Hal serupa juga disampaikan oleh Presiden Joko Widodo  yang akan mengejar dan menangkap pelaku yang membentuk desa fiktif untuk meraup kucuran dana desa. (kata.data.co.id, 6/11/2019)

 *Sulitnya Melenyapkan Korupsi dalam Sistem Sekuler* 

Persoalan korupsi bukanlah masalah sederhana yang semata disebabkan oleh ketamakan individu. Ketamakan hanyalah salah satu faktor, Penerapan sistem sekuler yang memisahkan antara agama dan kehidupan, telah menjadikan politik kering dari nilai-nilai agama. Orientasi pejabat bukan lagi menjalankan  amanah Allah dan ibadah, melainkan meraup  keuntungan dunia. Korupsi pun  kian menggurita, karena dilakukan secara berjamaah. Atmosfir sistem kapitalis sangat mendukung tindakan kriminal ini.

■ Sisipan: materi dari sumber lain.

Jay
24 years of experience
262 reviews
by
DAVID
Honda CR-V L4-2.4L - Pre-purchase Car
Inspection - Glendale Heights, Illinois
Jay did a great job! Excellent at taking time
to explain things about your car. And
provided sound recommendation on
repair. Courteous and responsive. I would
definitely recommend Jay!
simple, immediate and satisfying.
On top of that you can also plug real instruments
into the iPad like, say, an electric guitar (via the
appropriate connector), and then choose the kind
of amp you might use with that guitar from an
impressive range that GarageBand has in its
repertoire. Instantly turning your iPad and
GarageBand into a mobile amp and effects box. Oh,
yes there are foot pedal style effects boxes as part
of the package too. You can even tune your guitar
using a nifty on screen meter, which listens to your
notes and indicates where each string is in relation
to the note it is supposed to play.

Kasus dana desa menunjukkan bahwa bancakan uang negara menjadi perkara yang terjadi secara struktural. Korupsi tak hanya terjadi di pusat, namun juga daerah dan bahkan tingkat desa. Birokrasi yang sekuler menghasilkan orang-orang yang tega mengambil harta yang seharusnya menjadi hak bagi  si miskin.

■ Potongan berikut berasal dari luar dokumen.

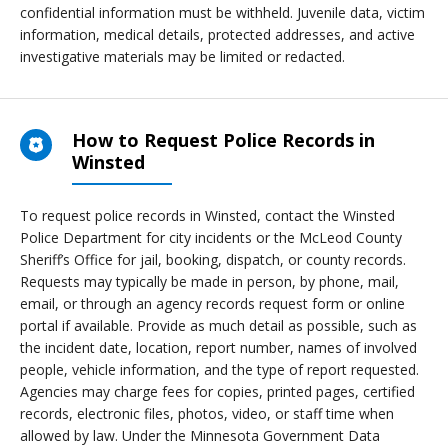
confidential information must be withheld. Juvenile data, victim
information, medical details, protected addresses, and active
investigative materials may be limited or redacted.
How to Request Police Records in
Winsted
To request police records in Winsted, contact the Winsted
Police Department for city incidents or the McLeod County
Sheriff’s Office for jail, booking, dispatch, or county records.
Requests may typically be made in person, by phone, mail,
email, or through an agency records request form or online
portal if available. Provide as much detail as possible, such as
the incident date, location, report number, names of involved
people, vehicle information, and the type of report requested.
Agencies may charge fees for copies, printed pages, certified
records, electronic files, photos, video, or staff time when
allowed by law. Under the Minnesota Government Data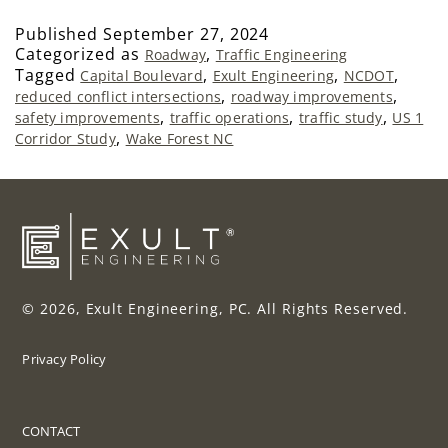
Published
September 27, 2024
Categorized as
,
Roadway
Traffic Engineering
Tagged
,
,
,
Capital Boulevard
Exult Engineering
NCDOT
,
,
reduced conflict intersections
roadway improvements
,
,
,
safety improvements
traffic operations
traffic study
US 1
,
Corridor Study
Wake Forest NC
© 2026, Exult Engineering, PC. All Rights Reserved.
Privacy Policy
CONTACT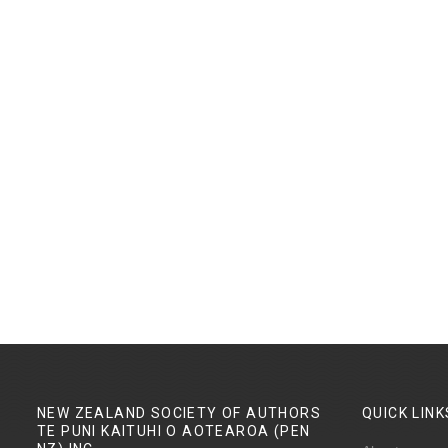
NEW ZEALAND SOCIETY OF AUTHORS
QUICK
LINK
TE PUNI KAITUHI O AOTEAROA (PEN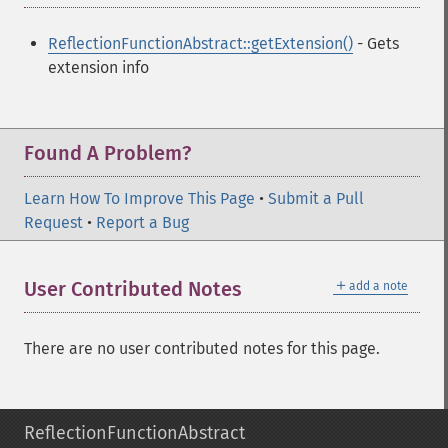
ReflectionFunctionAbstract::getExtension()
- Gets
extension info
Found A Problem?
Learn How To Improve This Page
•
Submit a Pull
Request
•
Report a Bug
＋
User Contributed Notes
add a note
There are no user contributed notes for this page.
ReflectionFunctionAbstract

Korupsi tentu saja sangat merugikan keuangan negara. Kwik Kian Gie, Ketua Badan Perencanaan Pembangunan Nasional (Bappenas), menyebut lebih dari Rp300 triliun dana, baik dari penggelapan pajak, kebocoran APBN, maupun penggelapan hasil sumber daya alam, menguap masuk ke kantong para koruptor.

 *Islam Mencegah Korupsi* 

Sistem islam mampu mencagah korupsi melalui mekanisme berikut. _Pertama, rekrutmen SDM aparat negara wajib berasaskan profesionalitas dan integritas, bukan berasaskan koneksitas atau nepotisme. Umar bin Khaththab pernah berkata, “Barang siapa mempekerjakan seseorang hanya karena faktor suka atau karena hubungan kerabat, berarti dia telah berkhianat kepada Allah, Rasul-Nya, dan kaum mukminin.”

 _Kedua_, negara wajib melakukan pembinaan terhadap seluruh aparat dan pegawainya. Khalifah Umar pernah menulis surat kepada Abu Musa Al-Asy’ari, “Kekuatan dalam bekerja adalah jika kamu tidak menunda - hari ini sampai besok. Kalau kamu menundanya, pekerjaanmu akan menumpuk….”

 _Ketiga_, negara wajib memberikan gaji dan fasilitas yang layak kepada aparatnya.  Abu Ubaidah pernah berkata kepada Umar, “Cukupilah para pegawaimu, agar mereka tidak berkhianat.”

 _Keempat_, Islam melarang menerima suap dan hadiah bagi para aparat negara. Nabi SAW bersabda, “Barang siapa yang menjadi pegawai kami dan sudah kami beri gaji, maka apa saja ia ambil di luar itu adalah harta yang curang.” (HR Abu Dawud). 

 _Kelima_, Islam memerintahkan melakukan perhitungan kekayaan bagi aparat negara. Khalifah Umar bin Khaththab pernah menghitung kekayaan para pejabat di awal dan di akhir jabatannya.

 _Keenam_, adanya teladan dari pimpinan. Islam menetapkan kalau seseorang memberi teladan yang bagus, dia juga akan mendapatkan pahala dari orang yang meneladaninya.

 _Ketujuh_, pengawasan oleh negara dan masyarakat.  Khalifah Umar langsung dikritik oleh masyarakat ketika akan menetapkan batas maksimal mahar sebesar 400 dirham. Pengkritik itu berkata, “Engkau tak berhak menetapkan itu, hai Umar.”

Menengok pada kebaikan islam dan sistemnya, tak ada alasan lagi untuk  menunda penerapannya sebagai penyelesai krisis multi dimensi, tak terkecuali sebagai penyelesai masalah korupsi. Selain itu, juga merupakan bagian dari pirintah Allah untuk menerapkan islam dalam seluruh aspek kehidupan.